What indeed to do with the body? And, here and elsewhere, do we consider body qua body, body in a body, or a more complex arrangement? Body first as metaphor then as metastatic ideology, a rail linked with others toward a common goal, or tied down as corpse? Body as leftover, as evidence, as person, or machine of the state. What begins to happen to constructions of corpses as seed, gross national product, necessity, possession of a larger, hungry, always threatened and proud growling national body when a body can be—or must be—shipped out, returned in ashes by priority mail or Amazon drone? Certainly we are running out of space.
Certain forces of capital relations lead the pack in producing involuntary movement, involuntary death: war and its continued fallout. Terradeformation: scorched earth, to say the least.
Depending perhaps on location, depending on where in the end of the end-of-the-world process one’s people are or have already been, there too exist psychic preoccupations with catastrophe.
In “A First Step Towards a Regional Risk Assessment,” Michael Baers maps real climate projections considered in Stockholm atop speculative accounts from the same city in 2040. At that time, from these reports back from the future, the bodies on earth face greater external harm, yet lack internal (weather) veins—instead of censors, the weather without invades so as to become the weather within.
Sometimes, we are or have been told, a body needs to embody an idea, moving it with hands, tools, weapons, or words along with others in order to construct a reality.

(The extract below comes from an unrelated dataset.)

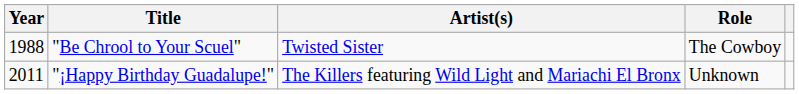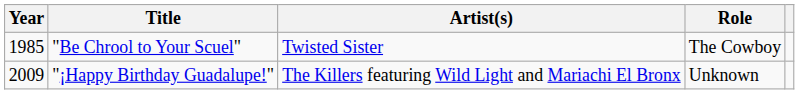"Be Chrool to Your Scuel" | Year: 1988 -> 1985
"¡Happy Birthday Guadalupe!" | Year: 2011 -> 2009
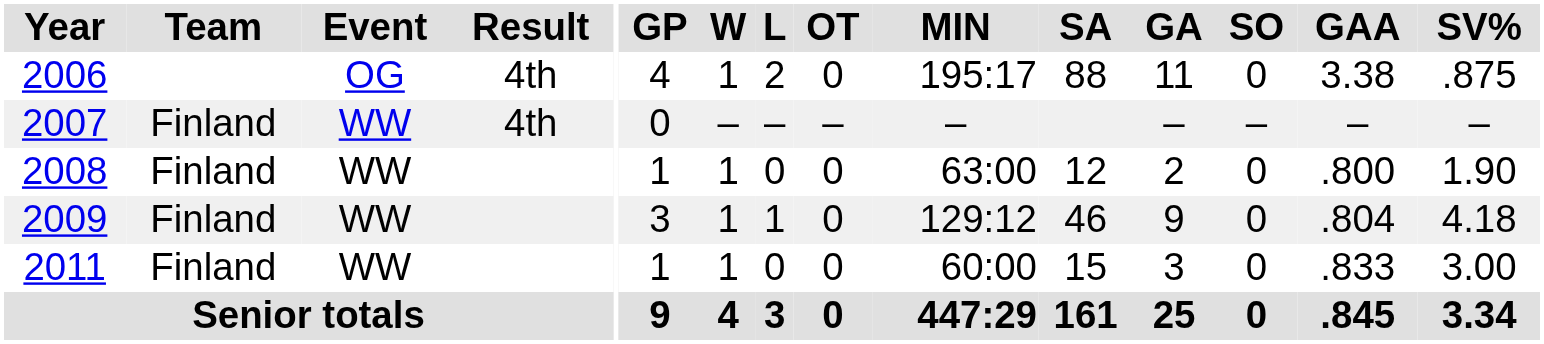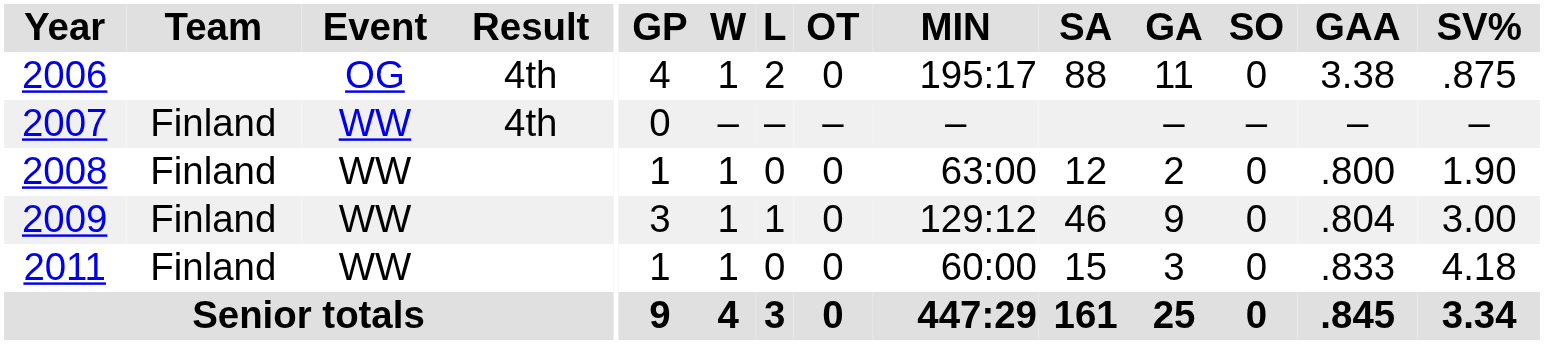2009 | SV%: 4.18 -> 3.00
2011 | SV%: 3.00 -> 4.18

Looking back into a Soviet past, Robert Bird traces in this issue an as-yet-unmapped history of three possible lived concepts of (Socialist) realism, through the work and lives of three figures in critical conversation: the Soviet writer and poet Andrei Platonov, Hungarian Marxist philosopher Georg Lukács, and Soviet literary critic Viktor Shklovsky—whose “writings can all be taken as links in a single chain of utterances about the conditions of realism under socialist construction.” Also in this issue of e-flux journal, we are delighted to hold space for a revived, multilayered historical conversation between Andrei Platonov’s short story “Immortality,” appearing in its first English translation here by Lisa Hayden and Robert Chandler, and the first English translation, by Robert Bird, of Georg Lukács’s review of “Immortality,” focused on railway protagonist Emmanuil Levin. To continue populating the reanimated community, we also include Jewish-Ukrainian Soviet poet Lev Ozerov’s written portrait of Platonov, translated by Robert Chandler.
In Bird’s “Articulations of (Socialist) Realism,” he describes Platonov’s commission to write a story for the Union of Soviet Writers and the railway newspaper Gudok (Horn). Bird shows how Platonov’s own past as a railroad laborer literally animated a key metaphor: the revolution as the locomotive of history. “A revolutionary fact gives rise to a feeling and organizes labor,” Bird explains, “but then returns to a metaphor that rapidly accelerates out of control. This literal belief in metaphor animated socialist realism, the official aesthetic system of the Soviet Union beginning in 1932, and Stalin relied heavily upon the mobilizing power of metaphor when, in 1935, he placed the rail industry at the center of public discourse.”
Among Bird’s later conclusions on the power of the word in these authors’ work: “What is realist in the realist novel, then, is not its style or even its genre, but its operations of articulation and coupling, just like working on the railway.”
He continues: “How, Lukács asks, will the realist novel, this machine of articulation and linkage, be retooled for the aims of socialism now that history has made its ultimate turn?”
So now—at night or at war or otherwise—how to order and reorder, construct via text, assembling bodies toward building the worlds we need in order to survive each other?